Conflicts might occur during data validation. The error message is "checksum mismatch". To resolve this issue, take the following steps as needed:

  1. In the source data, check for conflicted primary keys or unique keys, and resolve the conflicts before reimporting. In most cases, this is the most common cause.
  2. Check if the table primary key or unique key definition is reasonable. If not, modify the table definition and reimport data.
  3. If the issue persists after following the preceding two steps, further examination is required to determine whether a small amount (less than 10%) of unexpected conflicting data exists in the source data. To let TiDB Lightning detect and resolve conflicting data, enable conflict detection.

Enable checkpoint

For importing a large volume of data, it is essential to refer to Lightning Checkpoints and enable checkpoints. It is recommended to prioritize using MySQL as the driver to avoid losing the checkpoint information if TiDB Lightning is running in a container environment where the container might exit and delete the checkpoint information.

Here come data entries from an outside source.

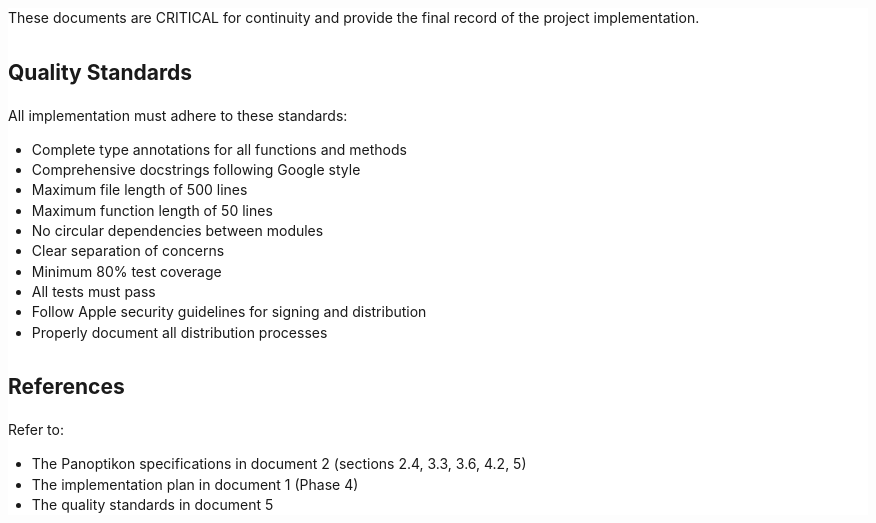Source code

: These documents are CRITICAL for continuity and provide the final record of the project implementation.

## Quality Standards

All implementation must adhere to these standards:

- Complete type annotations for all functions and methods
- Comprehensive docstrings following Google style
- Maximum file length of 500 lines
- Maximum function length of 50 lines
- No circular dependencies between modules
- Clear separation of concerns
- Minimum 80% test coverage
- All tests must pass
- Follow Apple security guidelines for signing and distribution
- Properly document all distribution processes

## References

Refer to:
- The Panoptikon specifications in document 2 (sections 2.4, 3.3, 3.6, 4.2, 5)
- The implementation plan in document 1 (Phase 4)
- The quality standards in document 5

If you encounter insufficient space in downstream TiKV during import, you can manually run the kill command (without the -9 option) on all TiDB Lightning instances. After scaling up the capacity, you can resume the import based on the checkpoint information.

Best practices for importing a large single table

Importing multiple tables can increase the time required for checksum and analyze operations, sometimes exceeding the time required for data import itself. However, it is generally not necessary to adjust the configuration. If one or more large tables exist among the multiple tables, it is recommended to separate the source files of these large tables and import them separately.

This section provides the best practices for importing large single tables. There is no strict definition for a large single table, but it is generally considered to meet one of the following criteria:

  • The table size exceeds 10 TiB.
  • The number of rows exceeds 1 billion and the number of columns exceeds 50 in a wide table.

Generate source files

Follow the steps outlined in the Prepare source files.

For a large single table, if global sorting is not achievable but sorting within each file based on the primary key is possible, and the file is a standard CSV file, it is recommended to generate large single files with each around 20 GiB.

Then, enable strict-format. This approach reduces the overlap of primary and unique keys in the imported files between TiDB Lightning instances, and TiDB Lightning instances can split the large files before importing to achieve optimal import performance.

Plan cluster topology

Prepare TiDB Lightning instances to make each instance process 5 TiB to 10 TiB of source data. Deploy one TiDB Lightning instance on each node. For the specifications of the nodes, refer to the environment requirements of TiDB Lightning instances.

Change configuration parameters

  • Set region-concurrency to 75% of the number of cores of the TiDB Lightning instance.
  • Set send-kv-pairs to 3200. This method applies to TiDB v7.1.0 and earlier versions. Starting from v7.2.0, this parameter is replaced by send-kv-size, and no additional setting is required.
  • Adjust GOMEMLIMIT to 80% of the memory on the node where the instance is located.

If the PD Scatter Region latency during the import process exceeds 30 minutes, consider the following optimizations:

  • Check whether the TiKV cluster encounters any I/O bottlenecks.
  • Increase TiKV raftstore.apply-pool-size from the default value of 2 to 4 or 8.
  • Reduce TiDB Lightning region-split-concurrency to half the number of CPU cores, with a minimum value of 1.

Disable the analyze operation

In the case of a large single table (for example, with over 1 billion rows and more than 50 columns), it is recommended to disable the analyze operation (analyze="off") during the import process, and manually execute the ANALYZE TABLE statement after the import is completed.

For more information about the configuration of analyze, see TiDB Lightning task configuration.

Troubleshooting

If you encounter problems while using TiDB Lightning, see Troubleshoot TiDB Lightning.